If, on a Working Holiday Visa, you have not spent 12 months or more in Australia, then a Visitor Visa (Subclass 600) could be possible. This one does come at a cost, and would normally have a no work condition. But it would allow you to remain longer. Sometimes a visitor visa would be granted only up to the time after which you would exceed 12 months in Australia. For example, if on a Working Holiday Visa you have been in Australia for 8 months, you may be granted a visitor visa for 4 months.
You could be lucky enough to be able to apply for a different visa – such as a partner visa, or an employer sponsored visa. These are still possible, and if lodged onshore you would receive a bridging visa, allowing you to remain here lawfully.
If you happen to overstay your Working Holiday Visa for a significant period of time, your only option may be a Bridging Visa E. This is not the most desirable option, as it can invoke re-entry bans into Australia. To obtain a Bridging Visa E you will need to show why it is not possible for you to travel back to your home country at this time. Work rights may be granted but are not automatic.
I’m on my second working holiday visa – will I qualify for a third?

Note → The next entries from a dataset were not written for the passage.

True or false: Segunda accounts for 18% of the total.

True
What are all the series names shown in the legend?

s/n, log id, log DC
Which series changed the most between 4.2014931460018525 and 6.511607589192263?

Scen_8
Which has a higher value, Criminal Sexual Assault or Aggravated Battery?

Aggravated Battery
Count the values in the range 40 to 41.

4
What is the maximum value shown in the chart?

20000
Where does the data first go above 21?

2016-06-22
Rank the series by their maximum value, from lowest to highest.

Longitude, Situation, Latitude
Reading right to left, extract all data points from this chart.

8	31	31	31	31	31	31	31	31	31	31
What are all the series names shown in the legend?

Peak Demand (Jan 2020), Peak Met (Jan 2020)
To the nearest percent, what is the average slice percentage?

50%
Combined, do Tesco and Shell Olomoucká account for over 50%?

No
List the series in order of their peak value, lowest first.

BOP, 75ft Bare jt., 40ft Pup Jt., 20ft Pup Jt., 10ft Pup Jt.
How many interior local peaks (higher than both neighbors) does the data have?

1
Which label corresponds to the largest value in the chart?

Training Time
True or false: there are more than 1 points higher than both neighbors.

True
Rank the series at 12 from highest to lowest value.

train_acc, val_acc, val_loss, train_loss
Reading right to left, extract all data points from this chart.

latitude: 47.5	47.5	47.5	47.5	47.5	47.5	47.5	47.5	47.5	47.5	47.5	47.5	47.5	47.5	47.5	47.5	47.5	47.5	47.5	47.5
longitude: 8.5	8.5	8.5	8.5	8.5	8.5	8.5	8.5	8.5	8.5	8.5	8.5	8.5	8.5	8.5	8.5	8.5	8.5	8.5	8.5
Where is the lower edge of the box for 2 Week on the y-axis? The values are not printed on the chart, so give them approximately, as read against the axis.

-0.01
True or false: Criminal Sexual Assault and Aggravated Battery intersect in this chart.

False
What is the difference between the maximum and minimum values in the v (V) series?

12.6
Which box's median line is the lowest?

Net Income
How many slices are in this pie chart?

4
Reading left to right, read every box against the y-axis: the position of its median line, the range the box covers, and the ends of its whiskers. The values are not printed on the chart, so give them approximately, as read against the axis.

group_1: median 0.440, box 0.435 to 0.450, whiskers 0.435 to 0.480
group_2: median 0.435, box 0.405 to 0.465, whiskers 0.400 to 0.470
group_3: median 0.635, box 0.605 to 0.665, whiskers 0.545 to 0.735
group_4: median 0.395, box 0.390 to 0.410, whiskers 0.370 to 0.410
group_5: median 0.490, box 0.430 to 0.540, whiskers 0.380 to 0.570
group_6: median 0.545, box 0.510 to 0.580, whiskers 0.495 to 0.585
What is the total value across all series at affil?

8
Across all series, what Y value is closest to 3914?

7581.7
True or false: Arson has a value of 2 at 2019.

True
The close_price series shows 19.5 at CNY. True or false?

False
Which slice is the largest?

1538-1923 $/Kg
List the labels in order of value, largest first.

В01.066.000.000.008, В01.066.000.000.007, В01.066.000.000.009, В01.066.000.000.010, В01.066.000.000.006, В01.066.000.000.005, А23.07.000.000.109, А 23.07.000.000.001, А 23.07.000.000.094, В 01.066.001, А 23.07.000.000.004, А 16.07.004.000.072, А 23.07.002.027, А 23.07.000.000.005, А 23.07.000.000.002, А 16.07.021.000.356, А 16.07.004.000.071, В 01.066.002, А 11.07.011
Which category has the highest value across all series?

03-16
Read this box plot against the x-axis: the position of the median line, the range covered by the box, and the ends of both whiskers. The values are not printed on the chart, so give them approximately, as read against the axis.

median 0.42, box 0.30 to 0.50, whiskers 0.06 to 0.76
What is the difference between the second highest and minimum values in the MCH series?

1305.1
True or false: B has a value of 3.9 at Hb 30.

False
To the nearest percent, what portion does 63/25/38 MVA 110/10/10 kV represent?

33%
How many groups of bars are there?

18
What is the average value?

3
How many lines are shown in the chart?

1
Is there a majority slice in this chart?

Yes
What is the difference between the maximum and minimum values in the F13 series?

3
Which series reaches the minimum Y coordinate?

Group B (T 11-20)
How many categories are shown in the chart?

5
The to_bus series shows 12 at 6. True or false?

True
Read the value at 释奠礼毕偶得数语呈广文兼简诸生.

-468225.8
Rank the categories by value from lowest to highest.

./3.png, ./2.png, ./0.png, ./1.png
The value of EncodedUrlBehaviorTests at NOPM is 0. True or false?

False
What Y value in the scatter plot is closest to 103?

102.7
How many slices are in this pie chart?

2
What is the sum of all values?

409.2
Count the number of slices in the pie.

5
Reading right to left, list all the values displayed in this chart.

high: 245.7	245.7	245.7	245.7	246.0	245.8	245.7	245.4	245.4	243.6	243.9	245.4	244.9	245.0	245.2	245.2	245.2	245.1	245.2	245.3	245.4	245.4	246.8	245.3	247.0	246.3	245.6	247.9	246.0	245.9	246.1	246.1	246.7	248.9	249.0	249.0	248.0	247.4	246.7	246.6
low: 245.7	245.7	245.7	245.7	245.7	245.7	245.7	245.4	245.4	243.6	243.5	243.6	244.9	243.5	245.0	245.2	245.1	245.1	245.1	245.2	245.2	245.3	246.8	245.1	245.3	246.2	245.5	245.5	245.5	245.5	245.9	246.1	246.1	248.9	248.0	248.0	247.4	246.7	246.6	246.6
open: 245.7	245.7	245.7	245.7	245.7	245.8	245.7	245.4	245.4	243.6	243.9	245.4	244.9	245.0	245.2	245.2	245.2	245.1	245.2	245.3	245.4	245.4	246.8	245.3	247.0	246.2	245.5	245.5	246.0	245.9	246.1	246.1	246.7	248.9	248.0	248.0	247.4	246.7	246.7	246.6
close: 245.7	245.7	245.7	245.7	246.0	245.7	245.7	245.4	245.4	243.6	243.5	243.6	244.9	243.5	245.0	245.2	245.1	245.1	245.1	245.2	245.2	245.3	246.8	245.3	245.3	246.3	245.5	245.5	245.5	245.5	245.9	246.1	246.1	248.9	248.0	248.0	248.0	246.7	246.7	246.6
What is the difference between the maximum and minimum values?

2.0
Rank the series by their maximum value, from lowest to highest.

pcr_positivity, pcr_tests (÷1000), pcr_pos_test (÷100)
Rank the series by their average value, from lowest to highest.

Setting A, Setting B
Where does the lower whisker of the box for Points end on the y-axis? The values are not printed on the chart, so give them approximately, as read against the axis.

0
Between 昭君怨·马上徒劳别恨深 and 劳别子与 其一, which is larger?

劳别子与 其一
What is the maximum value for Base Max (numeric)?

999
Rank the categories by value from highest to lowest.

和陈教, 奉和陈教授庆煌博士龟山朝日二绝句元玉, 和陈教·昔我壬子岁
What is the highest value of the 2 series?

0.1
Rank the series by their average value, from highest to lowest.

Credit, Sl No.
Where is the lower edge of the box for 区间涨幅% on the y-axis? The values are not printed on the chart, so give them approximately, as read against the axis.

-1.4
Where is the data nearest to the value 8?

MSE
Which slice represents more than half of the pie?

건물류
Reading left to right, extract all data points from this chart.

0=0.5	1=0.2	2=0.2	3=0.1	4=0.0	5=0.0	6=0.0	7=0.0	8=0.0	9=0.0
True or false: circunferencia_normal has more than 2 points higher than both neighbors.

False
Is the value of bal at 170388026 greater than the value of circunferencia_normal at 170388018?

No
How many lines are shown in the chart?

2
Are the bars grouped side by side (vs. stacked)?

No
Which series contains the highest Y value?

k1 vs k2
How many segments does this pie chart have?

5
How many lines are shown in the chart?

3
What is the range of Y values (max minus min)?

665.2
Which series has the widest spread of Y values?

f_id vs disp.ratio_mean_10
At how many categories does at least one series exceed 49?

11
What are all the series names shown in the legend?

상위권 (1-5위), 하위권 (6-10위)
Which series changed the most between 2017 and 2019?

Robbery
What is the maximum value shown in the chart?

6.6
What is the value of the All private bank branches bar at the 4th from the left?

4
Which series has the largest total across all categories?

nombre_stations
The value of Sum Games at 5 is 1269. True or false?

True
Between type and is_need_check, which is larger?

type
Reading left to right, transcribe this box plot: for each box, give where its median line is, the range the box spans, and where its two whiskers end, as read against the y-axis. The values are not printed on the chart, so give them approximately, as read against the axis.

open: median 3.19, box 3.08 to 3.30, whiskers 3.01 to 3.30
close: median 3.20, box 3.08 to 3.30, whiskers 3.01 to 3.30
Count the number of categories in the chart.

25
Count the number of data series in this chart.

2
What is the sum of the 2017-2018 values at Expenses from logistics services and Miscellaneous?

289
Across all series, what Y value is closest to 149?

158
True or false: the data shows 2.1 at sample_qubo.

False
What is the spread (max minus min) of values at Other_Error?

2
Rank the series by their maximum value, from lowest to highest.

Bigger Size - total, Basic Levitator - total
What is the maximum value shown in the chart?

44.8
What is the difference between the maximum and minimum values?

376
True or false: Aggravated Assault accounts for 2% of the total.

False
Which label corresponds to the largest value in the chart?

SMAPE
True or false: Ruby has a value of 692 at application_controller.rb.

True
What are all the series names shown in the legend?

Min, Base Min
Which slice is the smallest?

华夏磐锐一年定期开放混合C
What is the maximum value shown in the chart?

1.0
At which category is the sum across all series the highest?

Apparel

The new third year Working Holiday pathway came into effect for certain passport holders last July – and means that if, on the second visa, you undertake 6 months of specified work in a regional area, you may qualify for a third year Working Holiday visa. On the third visa there is no need for any regional work, but you still have the restriction of 6 months with one employer. Of course, you still need to be under the qualifying age to apply.
If you do qualify, this could be a tremendous way of extending your stay, and hopefully have a proper holiday at some point!
My Working Holiday Visa was granted, but I can’t enter Australia.
Your Working Holiday visa was granted prior to March, but you have not had the opportunity to enter Australia due to travel bans. Does this mean your Working Holiday opportunity is lost forever? Not necessarily!
Once a Working Holiday Visa is granted, it is valid for entry for 12 months from date of grant. And, from the time you enter Australia, you can remain for 12 months. So if your Working Holiday Visa was granted in, say, February 2020, if the travel bans are relaxed before February 2021, you can simply enter before the travel end date and start your 12 month visa.
If it will expire before travel bans lift, provided you have not hit the cut-off age for the Working Holiday Visa (31 for most passports, 35 for Ireland, France and Canada), you can simply re-apply for another Working Holiday Visa if your first one expired and was never activated (you don’t get a refund on the first one unfortunately – you’ll have to cough up the visa application charge again).
However, if you have activated the Working Holiday Visa – even if it was just a short trip to Australia to start, with a plan of coming back later – the time on the visa clock starts ticking after your first entry, whether you are in the country or not. If specified regional work is not completed on a first Working Holiday Visa, it’s not possible to apply for another one.